» **Görev**:
Aşağıdaki kayıtlarda "than" kelimesinin geçtiği her satırı toplayıp tek tek yazar mısın?

------------------------------------------------

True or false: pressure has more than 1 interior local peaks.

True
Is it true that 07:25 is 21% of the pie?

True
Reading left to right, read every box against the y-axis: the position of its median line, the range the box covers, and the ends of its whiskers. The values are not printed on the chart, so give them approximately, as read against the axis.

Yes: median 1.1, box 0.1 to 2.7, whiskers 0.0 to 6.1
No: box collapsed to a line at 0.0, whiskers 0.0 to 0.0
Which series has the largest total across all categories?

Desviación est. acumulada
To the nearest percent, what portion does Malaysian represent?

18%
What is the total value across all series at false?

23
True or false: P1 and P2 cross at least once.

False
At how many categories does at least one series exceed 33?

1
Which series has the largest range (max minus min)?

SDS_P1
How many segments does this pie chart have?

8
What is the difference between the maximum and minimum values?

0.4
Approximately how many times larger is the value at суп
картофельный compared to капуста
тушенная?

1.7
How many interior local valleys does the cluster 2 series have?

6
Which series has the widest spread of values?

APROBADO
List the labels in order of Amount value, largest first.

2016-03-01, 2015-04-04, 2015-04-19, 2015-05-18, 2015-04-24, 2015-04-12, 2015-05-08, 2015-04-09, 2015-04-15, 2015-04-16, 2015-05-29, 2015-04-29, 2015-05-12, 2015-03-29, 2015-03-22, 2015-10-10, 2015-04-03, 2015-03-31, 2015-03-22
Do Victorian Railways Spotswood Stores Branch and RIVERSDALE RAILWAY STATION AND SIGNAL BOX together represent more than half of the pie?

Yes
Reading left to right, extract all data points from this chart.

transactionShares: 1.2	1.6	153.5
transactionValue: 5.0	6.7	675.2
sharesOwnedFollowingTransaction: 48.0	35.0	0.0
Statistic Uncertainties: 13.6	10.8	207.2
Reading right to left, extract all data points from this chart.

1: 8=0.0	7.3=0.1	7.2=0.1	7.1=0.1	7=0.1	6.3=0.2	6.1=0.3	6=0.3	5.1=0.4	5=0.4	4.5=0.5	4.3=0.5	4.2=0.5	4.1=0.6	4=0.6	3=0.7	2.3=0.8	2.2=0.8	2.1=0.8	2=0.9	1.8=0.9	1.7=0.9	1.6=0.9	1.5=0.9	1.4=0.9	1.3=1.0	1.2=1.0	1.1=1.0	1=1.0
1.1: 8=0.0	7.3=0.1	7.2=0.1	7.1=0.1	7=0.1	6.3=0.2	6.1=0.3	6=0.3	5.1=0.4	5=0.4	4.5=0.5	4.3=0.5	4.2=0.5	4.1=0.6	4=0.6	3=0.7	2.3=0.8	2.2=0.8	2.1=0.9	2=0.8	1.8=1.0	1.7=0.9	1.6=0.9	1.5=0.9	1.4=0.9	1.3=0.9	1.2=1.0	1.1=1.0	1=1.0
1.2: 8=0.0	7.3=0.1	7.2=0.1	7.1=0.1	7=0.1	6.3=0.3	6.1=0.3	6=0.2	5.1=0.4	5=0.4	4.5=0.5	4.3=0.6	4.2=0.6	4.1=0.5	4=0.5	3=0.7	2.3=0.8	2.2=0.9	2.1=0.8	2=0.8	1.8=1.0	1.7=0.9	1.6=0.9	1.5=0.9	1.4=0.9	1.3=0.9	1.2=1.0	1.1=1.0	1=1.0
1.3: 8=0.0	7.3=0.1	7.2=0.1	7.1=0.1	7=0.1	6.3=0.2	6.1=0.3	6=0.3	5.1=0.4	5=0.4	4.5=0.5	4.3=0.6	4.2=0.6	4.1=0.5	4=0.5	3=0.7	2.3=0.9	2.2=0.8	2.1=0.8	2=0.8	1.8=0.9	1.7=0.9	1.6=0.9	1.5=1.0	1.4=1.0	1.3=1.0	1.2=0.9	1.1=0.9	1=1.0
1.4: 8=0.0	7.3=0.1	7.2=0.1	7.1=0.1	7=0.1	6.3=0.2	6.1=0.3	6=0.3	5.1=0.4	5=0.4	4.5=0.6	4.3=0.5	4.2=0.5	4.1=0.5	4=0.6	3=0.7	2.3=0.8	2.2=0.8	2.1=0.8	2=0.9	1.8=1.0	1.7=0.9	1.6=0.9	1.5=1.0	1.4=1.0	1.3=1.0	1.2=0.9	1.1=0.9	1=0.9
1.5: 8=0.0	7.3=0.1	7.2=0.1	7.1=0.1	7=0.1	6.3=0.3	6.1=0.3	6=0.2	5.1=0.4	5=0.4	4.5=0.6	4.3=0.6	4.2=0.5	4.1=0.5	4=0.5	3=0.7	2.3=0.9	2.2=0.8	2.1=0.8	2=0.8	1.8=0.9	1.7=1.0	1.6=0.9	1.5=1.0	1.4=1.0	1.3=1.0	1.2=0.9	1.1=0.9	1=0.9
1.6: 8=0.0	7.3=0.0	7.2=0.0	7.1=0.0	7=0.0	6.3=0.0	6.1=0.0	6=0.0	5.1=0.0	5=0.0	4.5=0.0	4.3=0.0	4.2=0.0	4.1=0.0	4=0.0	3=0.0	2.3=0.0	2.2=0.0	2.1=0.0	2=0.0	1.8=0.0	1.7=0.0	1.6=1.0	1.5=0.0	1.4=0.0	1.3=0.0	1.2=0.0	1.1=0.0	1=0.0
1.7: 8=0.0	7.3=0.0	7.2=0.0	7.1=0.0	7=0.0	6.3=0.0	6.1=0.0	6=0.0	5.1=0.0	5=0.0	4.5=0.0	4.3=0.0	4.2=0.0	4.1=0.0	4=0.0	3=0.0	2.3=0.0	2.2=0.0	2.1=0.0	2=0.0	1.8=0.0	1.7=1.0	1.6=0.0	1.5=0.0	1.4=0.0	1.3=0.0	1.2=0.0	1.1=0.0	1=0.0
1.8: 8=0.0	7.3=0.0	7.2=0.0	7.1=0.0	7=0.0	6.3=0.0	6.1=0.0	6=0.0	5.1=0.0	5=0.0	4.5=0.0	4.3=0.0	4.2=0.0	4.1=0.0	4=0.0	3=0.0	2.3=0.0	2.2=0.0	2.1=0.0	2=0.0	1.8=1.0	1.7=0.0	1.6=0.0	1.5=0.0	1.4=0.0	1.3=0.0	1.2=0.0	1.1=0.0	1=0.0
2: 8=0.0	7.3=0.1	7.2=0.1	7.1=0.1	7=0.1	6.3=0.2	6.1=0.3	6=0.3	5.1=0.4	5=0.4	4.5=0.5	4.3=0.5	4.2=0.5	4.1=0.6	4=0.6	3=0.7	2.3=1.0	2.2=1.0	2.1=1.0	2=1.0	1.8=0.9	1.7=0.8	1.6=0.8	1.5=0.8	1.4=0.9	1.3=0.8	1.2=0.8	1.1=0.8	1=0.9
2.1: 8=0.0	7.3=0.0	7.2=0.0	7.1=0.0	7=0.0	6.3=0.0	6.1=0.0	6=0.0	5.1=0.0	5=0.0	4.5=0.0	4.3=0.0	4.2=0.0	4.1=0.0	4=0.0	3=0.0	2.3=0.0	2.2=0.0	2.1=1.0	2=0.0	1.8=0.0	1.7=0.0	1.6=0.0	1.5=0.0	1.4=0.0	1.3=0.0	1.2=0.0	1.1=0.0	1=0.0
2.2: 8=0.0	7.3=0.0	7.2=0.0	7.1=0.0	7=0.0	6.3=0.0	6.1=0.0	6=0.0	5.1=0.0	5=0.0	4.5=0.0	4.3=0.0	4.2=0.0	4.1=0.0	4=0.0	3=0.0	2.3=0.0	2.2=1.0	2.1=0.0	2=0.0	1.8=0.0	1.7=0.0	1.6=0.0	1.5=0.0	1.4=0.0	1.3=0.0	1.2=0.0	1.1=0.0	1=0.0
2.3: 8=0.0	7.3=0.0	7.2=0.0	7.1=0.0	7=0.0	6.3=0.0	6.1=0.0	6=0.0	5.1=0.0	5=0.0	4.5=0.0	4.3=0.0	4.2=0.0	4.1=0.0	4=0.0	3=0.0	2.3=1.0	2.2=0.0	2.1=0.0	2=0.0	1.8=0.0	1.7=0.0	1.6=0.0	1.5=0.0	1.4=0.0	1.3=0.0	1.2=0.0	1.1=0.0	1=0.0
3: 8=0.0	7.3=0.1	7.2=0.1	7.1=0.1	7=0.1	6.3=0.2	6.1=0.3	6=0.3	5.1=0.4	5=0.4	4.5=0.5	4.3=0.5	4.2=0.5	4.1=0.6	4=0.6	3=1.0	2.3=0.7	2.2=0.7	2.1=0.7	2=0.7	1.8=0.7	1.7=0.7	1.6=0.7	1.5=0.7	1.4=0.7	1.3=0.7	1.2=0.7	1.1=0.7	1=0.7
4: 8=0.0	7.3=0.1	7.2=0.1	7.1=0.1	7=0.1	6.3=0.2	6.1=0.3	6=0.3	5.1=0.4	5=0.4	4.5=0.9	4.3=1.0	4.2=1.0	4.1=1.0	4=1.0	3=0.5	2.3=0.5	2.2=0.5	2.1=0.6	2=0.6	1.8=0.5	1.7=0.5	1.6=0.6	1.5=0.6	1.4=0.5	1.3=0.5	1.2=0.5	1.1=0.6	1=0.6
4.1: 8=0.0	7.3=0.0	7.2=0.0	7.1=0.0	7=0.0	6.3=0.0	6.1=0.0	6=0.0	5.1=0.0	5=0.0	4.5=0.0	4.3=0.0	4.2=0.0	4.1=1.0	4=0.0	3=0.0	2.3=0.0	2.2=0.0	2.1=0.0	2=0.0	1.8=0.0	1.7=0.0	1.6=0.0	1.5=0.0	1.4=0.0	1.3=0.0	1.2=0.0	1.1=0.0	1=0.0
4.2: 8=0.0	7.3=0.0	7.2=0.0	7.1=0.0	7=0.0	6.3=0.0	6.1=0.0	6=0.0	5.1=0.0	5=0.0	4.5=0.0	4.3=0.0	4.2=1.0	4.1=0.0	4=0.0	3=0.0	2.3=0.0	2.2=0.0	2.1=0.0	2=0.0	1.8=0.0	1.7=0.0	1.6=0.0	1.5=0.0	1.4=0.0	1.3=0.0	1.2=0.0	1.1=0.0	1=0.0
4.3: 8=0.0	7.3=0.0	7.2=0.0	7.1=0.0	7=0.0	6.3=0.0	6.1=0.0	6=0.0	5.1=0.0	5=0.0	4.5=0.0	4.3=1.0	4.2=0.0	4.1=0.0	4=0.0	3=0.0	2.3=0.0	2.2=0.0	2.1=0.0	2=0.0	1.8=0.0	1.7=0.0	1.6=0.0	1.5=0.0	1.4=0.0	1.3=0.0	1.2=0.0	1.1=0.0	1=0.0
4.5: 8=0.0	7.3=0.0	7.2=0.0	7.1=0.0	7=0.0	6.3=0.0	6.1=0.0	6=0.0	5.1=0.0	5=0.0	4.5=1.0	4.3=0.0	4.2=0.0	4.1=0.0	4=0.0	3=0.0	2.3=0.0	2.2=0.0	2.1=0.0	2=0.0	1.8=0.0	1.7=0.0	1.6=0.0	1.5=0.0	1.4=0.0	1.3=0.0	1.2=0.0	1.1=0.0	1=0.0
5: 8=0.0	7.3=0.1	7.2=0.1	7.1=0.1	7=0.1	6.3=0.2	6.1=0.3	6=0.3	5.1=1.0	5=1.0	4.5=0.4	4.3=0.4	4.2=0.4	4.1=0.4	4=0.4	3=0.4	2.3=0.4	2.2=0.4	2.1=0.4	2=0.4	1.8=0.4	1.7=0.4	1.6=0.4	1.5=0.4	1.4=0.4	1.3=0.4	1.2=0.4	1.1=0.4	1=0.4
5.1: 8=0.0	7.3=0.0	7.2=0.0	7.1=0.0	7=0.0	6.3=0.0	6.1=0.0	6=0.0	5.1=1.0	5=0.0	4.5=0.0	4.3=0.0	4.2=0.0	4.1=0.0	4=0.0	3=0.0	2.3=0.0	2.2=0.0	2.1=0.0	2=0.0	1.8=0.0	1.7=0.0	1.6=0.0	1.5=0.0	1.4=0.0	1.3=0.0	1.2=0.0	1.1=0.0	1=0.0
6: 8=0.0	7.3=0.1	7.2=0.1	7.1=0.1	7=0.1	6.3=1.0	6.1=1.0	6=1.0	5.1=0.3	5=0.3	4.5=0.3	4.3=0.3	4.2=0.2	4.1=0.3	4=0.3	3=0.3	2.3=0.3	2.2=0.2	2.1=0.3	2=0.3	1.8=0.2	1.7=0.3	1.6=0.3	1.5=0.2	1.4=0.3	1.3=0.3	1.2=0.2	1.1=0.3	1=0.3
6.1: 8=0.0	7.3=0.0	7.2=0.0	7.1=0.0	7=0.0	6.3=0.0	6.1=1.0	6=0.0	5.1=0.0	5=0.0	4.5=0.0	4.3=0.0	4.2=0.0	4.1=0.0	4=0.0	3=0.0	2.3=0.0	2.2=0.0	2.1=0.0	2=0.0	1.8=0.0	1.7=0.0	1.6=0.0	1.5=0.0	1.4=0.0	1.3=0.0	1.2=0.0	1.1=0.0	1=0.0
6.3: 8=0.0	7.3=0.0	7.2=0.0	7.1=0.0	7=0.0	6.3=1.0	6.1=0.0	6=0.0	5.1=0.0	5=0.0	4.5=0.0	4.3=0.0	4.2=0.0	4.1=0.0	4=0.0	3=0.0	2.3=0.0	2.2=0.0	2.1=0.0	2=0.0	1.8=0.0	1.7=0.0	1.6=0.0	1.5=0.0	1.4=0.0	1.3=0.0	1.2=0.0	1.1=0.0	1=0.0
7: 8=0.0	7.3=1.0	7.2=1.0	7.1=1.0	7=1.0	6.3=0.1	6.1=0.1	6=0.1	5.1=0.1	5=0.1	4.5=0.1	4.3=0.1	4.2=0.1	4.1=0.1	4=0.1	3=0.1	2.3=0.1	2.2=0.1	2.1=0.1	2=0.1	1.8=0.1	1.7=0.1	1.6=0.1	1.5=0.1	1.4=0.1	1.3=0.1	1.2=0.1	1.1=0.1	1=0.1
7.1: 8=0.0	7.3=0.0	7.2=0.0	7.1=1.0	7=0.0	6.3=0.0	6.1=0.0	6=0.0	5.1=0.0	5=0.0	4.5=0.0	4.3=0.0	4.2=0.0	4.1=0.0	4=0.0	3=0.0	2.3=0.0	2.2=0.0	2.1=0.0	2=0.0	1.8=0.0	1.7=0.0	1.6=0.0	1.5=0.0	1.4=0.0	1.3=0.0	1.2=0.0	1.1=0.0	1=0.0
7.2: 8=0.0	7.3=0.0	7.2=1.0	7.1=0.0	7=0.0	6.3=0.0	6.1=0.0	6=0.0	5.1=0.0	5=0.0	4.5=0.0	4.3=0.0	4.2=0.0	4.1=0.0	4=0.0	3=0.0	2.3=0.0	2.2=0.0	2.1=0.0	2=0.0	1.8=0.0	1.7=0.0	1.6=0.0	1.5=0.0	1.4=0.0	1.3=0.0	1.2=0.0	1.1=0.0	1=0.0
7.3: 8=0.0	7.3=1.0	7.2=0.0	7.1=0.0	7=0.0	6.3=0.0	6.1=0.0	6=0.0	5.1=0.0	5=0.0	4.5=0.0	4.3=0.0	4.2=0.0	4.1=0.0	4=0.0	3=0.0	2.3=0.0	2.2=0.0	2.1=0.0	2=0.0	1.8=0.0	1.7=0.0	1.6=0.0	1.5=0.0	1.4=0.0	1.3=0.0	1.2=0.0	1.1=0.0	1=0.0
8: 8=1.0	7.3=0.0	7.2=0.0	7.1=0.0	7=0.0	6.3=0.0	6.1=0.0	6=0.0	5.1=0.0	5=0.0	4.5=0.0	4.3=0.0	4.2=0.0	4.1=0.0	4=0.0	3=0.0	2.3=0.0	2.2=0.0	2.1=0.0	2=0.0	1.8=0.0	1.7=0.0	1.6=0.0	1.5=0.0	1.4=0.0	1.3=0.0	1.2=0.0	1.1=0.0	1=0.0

------------------------------------------------

» **Görevin yanıtı**:
True or false: pressure has more than 1 interior local peaks.
Do Victorian Railways Spotswood Stores Branch and RIVERSDALE RAILWAY STATION AND SIGNAL BOX together represent more than half of the pie?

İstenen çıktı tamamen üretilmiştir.